Fue en esa época que el emperador Diocleciano ordenó que todos los súbditos, en su imperio, debían adorar a los ídolos o dioses falsos, prohibiendo al mismo tiempo la adoración al verdadero y único Dios Jesucristo. Lejos de acatar tan sacrílega e impía orden, San Jorge declaró que él nunca dejaría de adorar a Cristo y que jamás adoraría ídolos. Entonces Diocleciano decretó la pena de muerte contra el santo. Según las actas del martirio, cuando San Jorge era conducido hacia el lugar de su ejecución, fue llevado al templo de los ídolos, para tentarlo y ver si los adoraba, pero al entrar San Jorge en el templo, en su presencia varias de esas estatuas cayeron derribadas por el suelo y se despedazaron. En su muerte martirial, imitó a Nuestro Señor Jesucristo en muchos aspectos, como todo mártir, pero sobre todo en dos momentos: como Jesús, fue azotado y mientras lo azotaban, meditaba en la flagelación de Nuestro Señor, uniéndose a Jesús sin pronunciar un solo quejido; y también como Jesús, antes de morir, encomendó su alma a Dios, pues se le oyó decir: “Señor, en tus manos encomiendo mi alma”. Su última alegría en la tierra, preludio de la alegría eterna de la cual ya goza eternamente en el Reino de los cielos, fue saber que iba a ser decapitado por su fe en Jesucristo, pues de esa manera conquistaría inmediatamente un puesto de honor junto al Rey de los mártires, Jesús.

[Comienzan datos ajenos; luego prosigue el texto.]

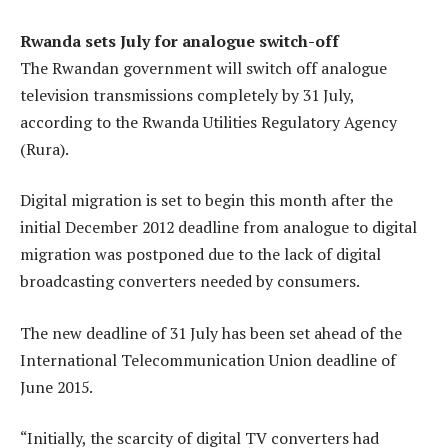
Rwanda sets July for analogue switch-off
The Rwandan government will switch off analogue
television transmissions completely by 31 July,
according to the Rwanda Utilities Regulatory Agency
(Rura).
Digital migration is set to begin this month after the
initial December 2012 deadline from analogue to digital
migration was postponed due to the lack of digital
broadcasting converters needed by consumers.
The new deadline of 31 July has been set ahead of the
International Telecommunication Union deadline of
June 2015.
“Initially, the scarcity of digital TV converters had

Su entereza y valentía al momento de morir y su testimonio de fe en Jesús, llevaron a muchos a la conversión, porque al verlo con tanta fortaleza interior, decían: “Es valiente. En verdad que vale la pena ser seguidor de Cristo”.
La vida y la muerte martirial de San Jorge, es un ejemplo para todos nosotros: así como San Jorge luchó y venció al dragón en nombre de Cristo, así también nosotros, armados con la armadura de la fe y levantando en alto el estandarte ensangrentado de la cruz de Jesús, así nosotros venceremos al dragón infernal, que pretende arrebatarnos la vida de la gracia con sus tentaciones. El ejemplo de un gran santo y mártir como San Jorge, que movido por el amor del Espíritu Santo, prefirió morir antes que postrarse ante los ídolos, es sumamente necesario en nuestros días, en los que abundan los ídolos neo-paganos: la vida de santos como San Jorge nos recuerda que el único Dios verdadero ante el cual debemos doblar las rodillas en adoración, es Nuestro Señor Jesucristo, el Cordero de Dios, Presente en la Cruz y en la Eucaristía.